— Ничего я не зевал. Тебе просто показалось. И я вовсе не устал.
— Ну да. Отчего же ты готов рычать даже на безобидного мотылька? Просто так? На этот раз я забираю малыша и закрываю кухонную Дверь. А ты садись и положи повыше ноги, а не то мне придется показать, какая я вредная.
— Когда я принял тебя на работу, что-то не замечал этот начальственный тон.
Она подняла брови.
— Ты принял на работу ужасно робкую личность у которой начинал болеть живот, если ей приходилось повышать голос. Ты сам меня испортил, так что теперь не жалуйся. Меню у нас весьма изысканное: гороховый суп с гренками, протертая свекла, сыр и мороженое. Вообще-то я могла бы приготовить что-нибудь более существенное для взрослых, но для годовичков нашлось только это.
— Это подойдет и мне. Подойдет все, за исключением свеклы.
Она снова засмеялась, подхватила малыша и вернулась на кухню, предварительно приказав Флинну:
— А ты отдыхай!
Черт возьми, как она разговаривает с ним! Как с собакой! Едва она успела скрыться за дверью, как Флинн плюхнулся на ее диван… на одну минуточку. Он откинулся на спинку и, чувствуя неподдельный интерес к комнате, в которой оказался, осмотрелся по сторонам.
Кремовые и бледно-желтые тона ей подходили. Как и все в этом доме. Чистые, мягкие цвета. Картины, развешанные так, как нужно. Ни пыли, ни грязи, ни беспорядка. В дальнем углу стоял древний шестиногий письменный стол, казавшийся таким шатким, словно готов был развалиться, если на него слегка дунуть. Простенок между окнами украшал двухместный диванчик с грудой подушек абрикосового, кремового и лимонного цвета. С кружевной отделкой. Тут и там стояло несколько безделушек — на вид ужасающе хрупких.
Когда он осознал очевидное, его охватило чувство облегчения. Все это было ему чуждым. Впервые после того проклятого объятия Флинн ощутил, как напряжение в мышцах начинает наконец отпускать. До этого он чувствовал какую-то связь с Молли, некую потребность, которая до сих пор еще раскаленным углем жгла ему нервы.
Значит, это не более чем просто химия. Гормоны. Одного взгляда вокруг оказалось достаточно, чтобы понять: у него с Молли нет ничего общего. Она аккуратистка. А он входит в дом в мокрых ботинках. Ей удобно среди антикварных вещей, а его, непритязательного к быту, ни капельки не коробит баскетбольное кольцо над дверью в офисе.
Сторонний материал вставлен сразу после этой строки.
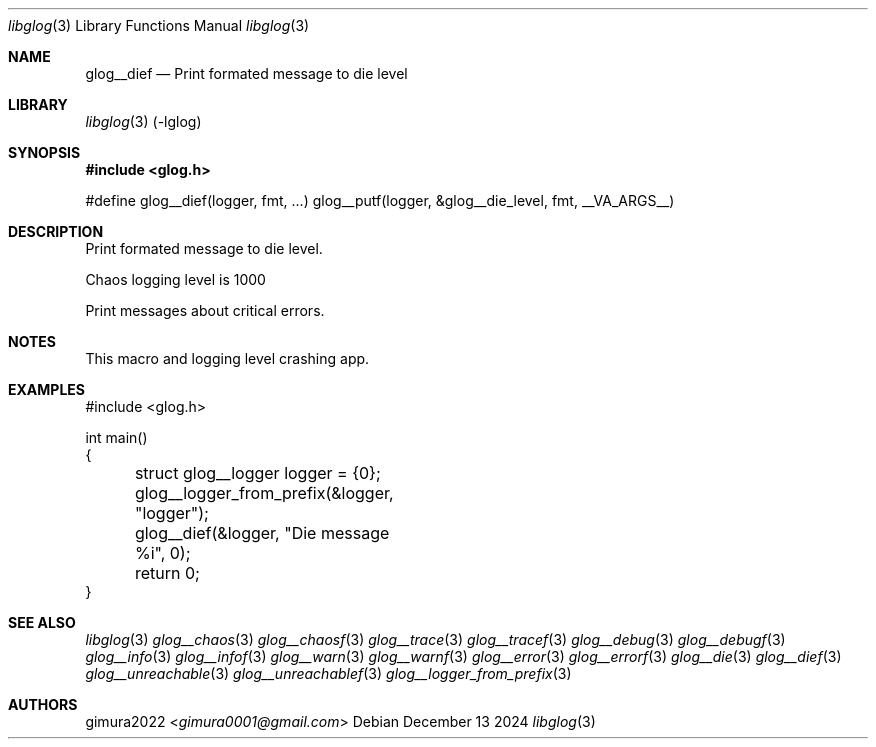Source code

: .Dd December 13 2024
.Dt libglog 3
.Os
.
.Sh NAME
.Nm glog__dief
.Nd Print formated message to die level
.
.Sh LIBRARY
.Xr libglog 3
(-lglog)
.
.Sh SYNOPSIS
.In glog.h
.Bd -literal
#define glog__dief(logger, fmt, ...) glog__putf(logger, &glog__die_level, fmt, __VA_ARGS__)
.Ed
.
.Sh DESCRIPTION
Print formated message to die level.
.Pp
Chaos logging level is 1000
.Pp
Print messages about critical errors.
.
.Sh NOTES
This macro and logging level crashing app.
.
.Sh EXAMPLES
.Bd -literal
#include <glog.h>

int main()
{
	struct glog__logger logger = {0};
	glog__logger_from_prefix(&logger, "logger");

	glog__dief(&logger, "Die message %i", 0);

	return 0;
}
.Ed
.
.Sh SEE ALSO
.Xr libglog 3
.Xr glog__chaos 3
.Xr glog__chaosf 3
.Xr glog__trace 3
.Xr glog__tracef 3
.Xr glog__debug 3
.Xr glog__debugf 3
.Xr glog__info 3
.Xr glog__infof 3
.Xr glog__warn 3
.Xr glog__warnf 3
.Xr glog__error 3
.Xr glog__errorf 3
.Xr glog__die 3
.Xr glog__dief 3
.Xr glog__unreachable 3
.Xr glog__unreachablef 3
.Xr glog__logger_from_prefix 3
.
.Sh AUTHORS
.An gimura2022 Aq Mt gimura0001@gmail.com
Флинн зевнул, глубже оседая в пухлые подушки дивана, и закрыл на минуту глаза. Интересно разобраться в характере этой женщины.
Она чопорная моралистка. С пуританскими убеждениями. Черт возьми, у нее столько всего «не так», что совершенно непонятно, почему он думает о ней по сто раз на день. Почему его должно волновать ее мнение о нем? Почему его должно так задевать, что ей за него стыдно?
Вот ведь задевает, с раздражением думал Флинн. Это потому, что Молли — как и малыш — напомнила ему о том, что тяжелым грузом давит на его совесть. Он ни за что не хотел стать таким, как отец. Возможно, у него была та же самая неистребимая склонность к риску, но он считал, что организовал свою жизнь так, чтобы от этой черты его характера не пострадал никто другой.
Но вот все-таки кто-то пострадал. Болезненным доказательством был радостный смех малыша, доносящийся из-за закрытой двери на кухню. Он никак не думал рисковать жизнью ребенка. Никогда. Причинить боль Молли у него тоже и в мыслях не было, но он не мог отрицать, что толкал их отношения на такой путь, где такое могло случиться.
Молли зря тратила на него свои душевные силы. Волна стыда накатывала на него каждый раз, когда он заглядывал в зеркало. Трудновато будет заработать ее уважение, пока он не разберется сам с собой. Но сейчас это упражнение в самоизобличении не вело ни к чему. Он осознавал, что его характер нуждается в большой ревизии, но все эти жгучие вопросы просто мешались у него в голове.
Когда Флинн открыл глаза — прошло ведь не более минуты? — все в комнате сделалось другим. Сначала его поразила глубокая тишина: всего несколько секунд назад он слышал, как Молли и Дилан смеются на кухне. Потом его сознание начало фиксировать и другие странности. Лампы были выключены. Он сам был укрыт одеялом цвета слоновой кости, из-под которого торчали его голые ступни: одеяло было явно коротковато. В желудке бурчало от голода, шея затекла, но чудовищная головная боль от недосыпания прошла.